BD, Accelerate announce collaboration on rapid ID, susceptibility tests
Becton, Dickinson and Company (BD) and Accelerate Diagnostics yesterday announced a commercial collaboration agreement to bring rapid identification and antibiotic susceptibility tests to more clinicians and patients worldwide.
Under the agreement, BD will market and sell through its global sales network the Food and Drug Administration–approved Accelerate Pheno system, which delivers rapid pathogen identification and antibiotic susceptibility test results from blood cultures 1 to 2 days faster than traditional laboratory methods. The agreement also covers the Accelerate Arc module.
The companies say the two testing systems will help clinicians determine faster whether a patient needs an antibiotic, and if so, which one they need.
"When a patient is very sick, every minute matters," Brooke Story, MBA, president of Integrated Diagnostic Solutions for BD, said in a press release. "Through our collaboration with Accelerate Diagnostics, we can help clinicians more quickly, efficiently and effectively treat patients, which may lead to a reduction in health care costs and help slow the spread of antimicrobial resistance."
Aug 15 Accelerate Diagnostics press release
Survey reveals low antibiotic knowledge, improper antibiotic use in China
The overall level of antibiotic knowledge in China is low, and inappropriate use of antibiotics is high, according to the results of a survey published last week in BMC Infectious Diseases.
The online survey, conducted from July through September 2018, was used to collect data from respondents in China on antibiotic use and related knowledge. While non-prescription antibiotic sales are illegal in China, the practice is common, and inappropriate antibiotic use has long been widespread. The survey focused on three aspects of inappropriate antibiotic use: self-medication with antibiotics (SMA), self-storage with antibiotics (SSA), and non-adherence to antibiotic treatment (NAAT). Logistic regression was used to determine factors associated with these inappropriate behaviors.
Of the 15,526 respondents, more than 55% could not correctly identify whether antibiotics were used to treat bacterial or viral infections, and 57.6% could not distinguish antibiotics from anti-inflammatory agents. Overall, 26.0%, 46.6% and 27.4% of the participants had high, medium, and low levels of antibiotic knowledge, respectively.
Regarding inappropriate use, 37.1% reported SMA, 67.9% reported SSA, and 53.3% reported NAAT in the past 6 months.

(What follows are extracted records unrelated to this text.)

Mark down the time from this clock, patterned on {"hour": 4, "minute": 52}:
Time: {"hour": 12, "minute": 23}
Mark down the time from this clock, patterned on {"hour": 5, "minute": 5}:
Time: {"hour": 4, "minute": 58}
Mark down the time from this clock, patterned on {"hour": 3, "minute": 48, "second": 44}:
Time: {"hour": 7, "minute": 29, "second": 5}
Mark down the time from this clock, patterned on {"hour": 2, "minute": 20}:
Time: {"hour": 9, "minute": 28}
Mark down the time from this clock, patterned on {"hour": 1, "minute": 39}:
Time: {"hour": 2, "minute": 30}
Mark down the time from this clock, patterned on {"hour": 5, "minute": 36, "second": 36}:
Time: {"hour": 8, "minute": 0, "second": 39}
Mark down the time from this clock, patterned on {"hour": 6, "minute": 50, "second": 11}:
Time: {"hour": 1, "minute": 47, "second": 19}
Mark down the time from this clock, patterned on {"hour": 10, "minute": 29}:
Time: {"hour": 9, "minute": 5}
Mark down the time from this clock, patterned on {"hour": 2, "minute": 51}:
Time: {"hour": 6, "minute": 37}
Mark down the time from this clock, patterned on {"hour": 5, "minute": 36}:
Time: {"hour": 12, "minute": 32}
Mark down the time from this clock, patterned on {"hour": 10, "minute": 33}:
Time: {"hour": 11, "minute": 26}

A breakdown of the four types of non-adherence behaviors showed that 48.3%, 15.2%, 25.5%, and 78.0% of respondents said that they had missed antibiotics, increased antibiotic dosage, decreased antibiotic dosage, and discontinued antibiotics once symptoms disappeared, respectively.
After adjusting for other variables, multivariate logistic regression analyses showed that respondents aged 30 to 44 years (adjusted odds ratio [aOR], 1.36; 95% confidence interval [CI], 1.26 to 1.47), with higher levels of education (aOR, 1.16; 95% CI, 1.05 to 1.29), poor status of self-perceived health (aOR, 1.57; 95% CI, 1.38 to 1.80), and medium (aOR, 1.08; 95% CI, 1.02 to 1.15) or low (aOR, 1.40; 95% CI, 1.28 to 1.54) levels of antibiotic knowledge were more likely to report SMA, SSA, and NAAT.
The study authors say the results indicate an urgent need for a national action plan and effective public health strategies to address the widespread inappropriate use of antibiotics in China.